### Supplied material ###
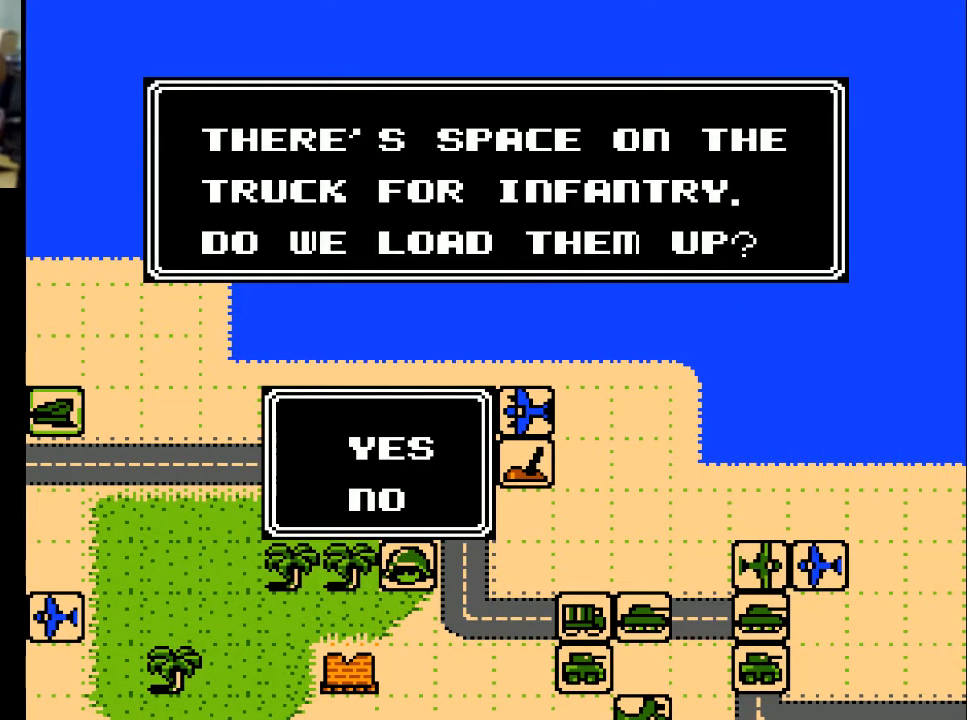
{"buttons": [], "events": [[33, "A", "down"], [167, "A", "up"]]}
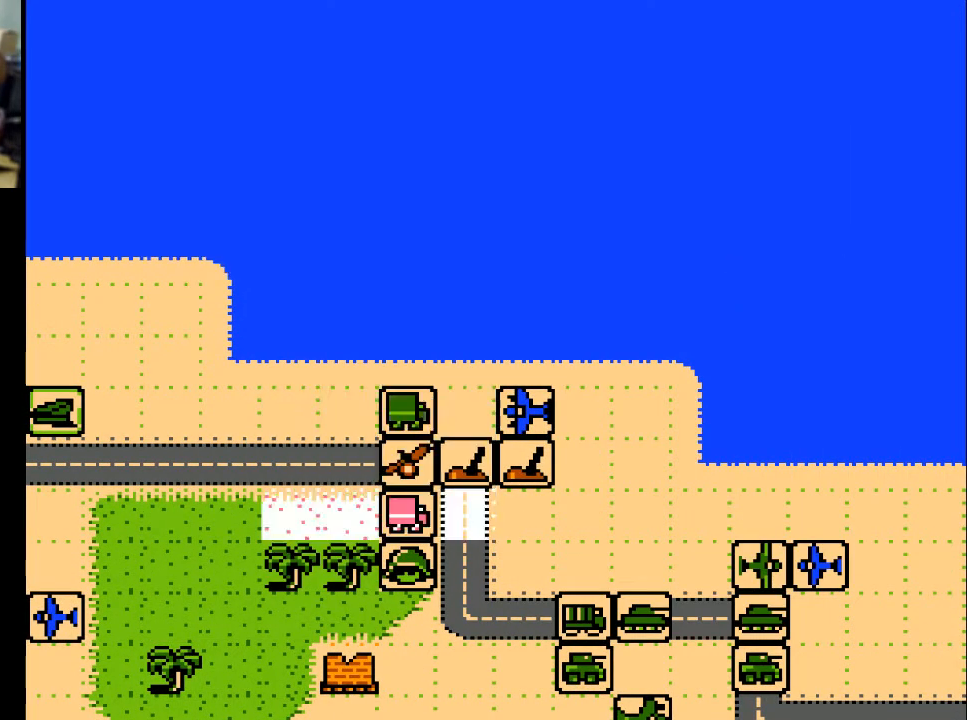
{"buttons": [], "events": [[433, "DPAD_RIGHT", "down"], [467, "DPAD_RIGHT", "up"]]}
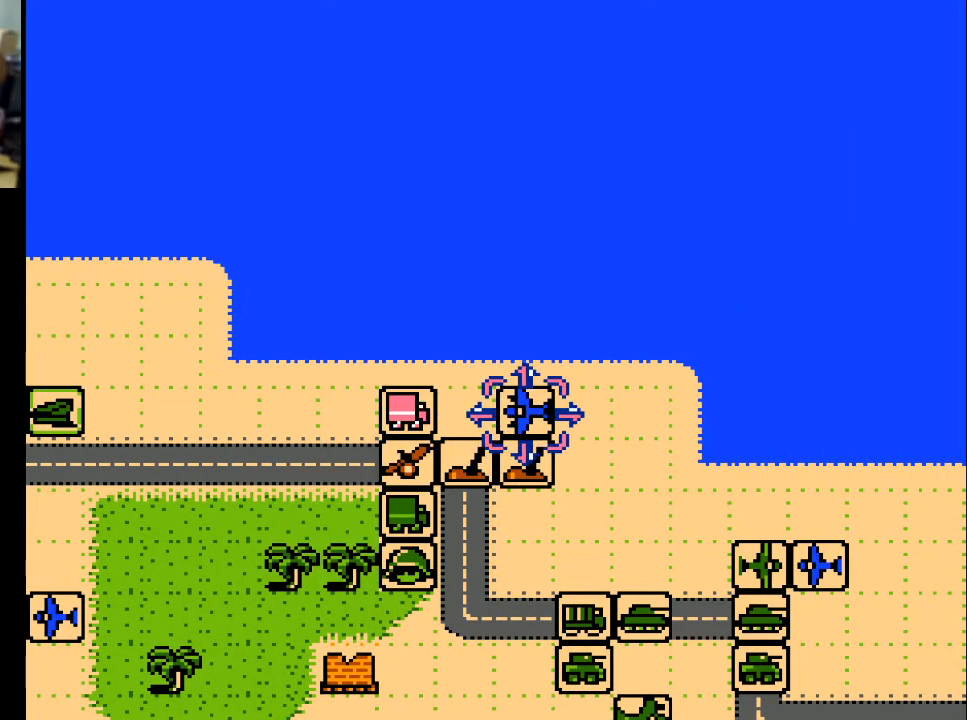
{"buttons": [], "events": [[333, "A", "down"], [433, "A", "up"]]}
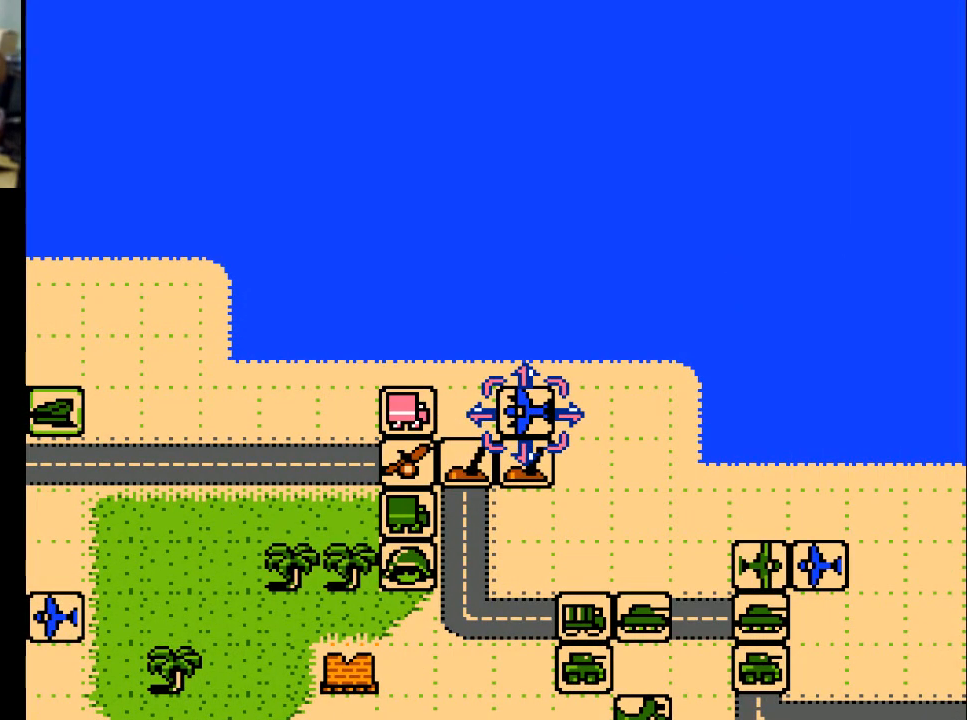
{"buttons": ["DPAD_LEFT"], "events": [[433, "DPAD_LEFT", "down"]]}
###
(About this task):
Copy all the material above exactly, but skip each image.

(Result below):
{"buttons": [], "events": [[33, "A", "down"], [167, "A", "up"]]}
{"buttons": [], "events": [[433, "DPAD_RIGHT", "down"], [467, "DPAD_RIGHT", "up"]]}
{"buttons": [], "events": [[333, "A", "down"], [433, "A", "up"]]}
{"buttons": ["DPAD_LEFT"], "events": [[433, "DPAD_LEFT", "down"]]}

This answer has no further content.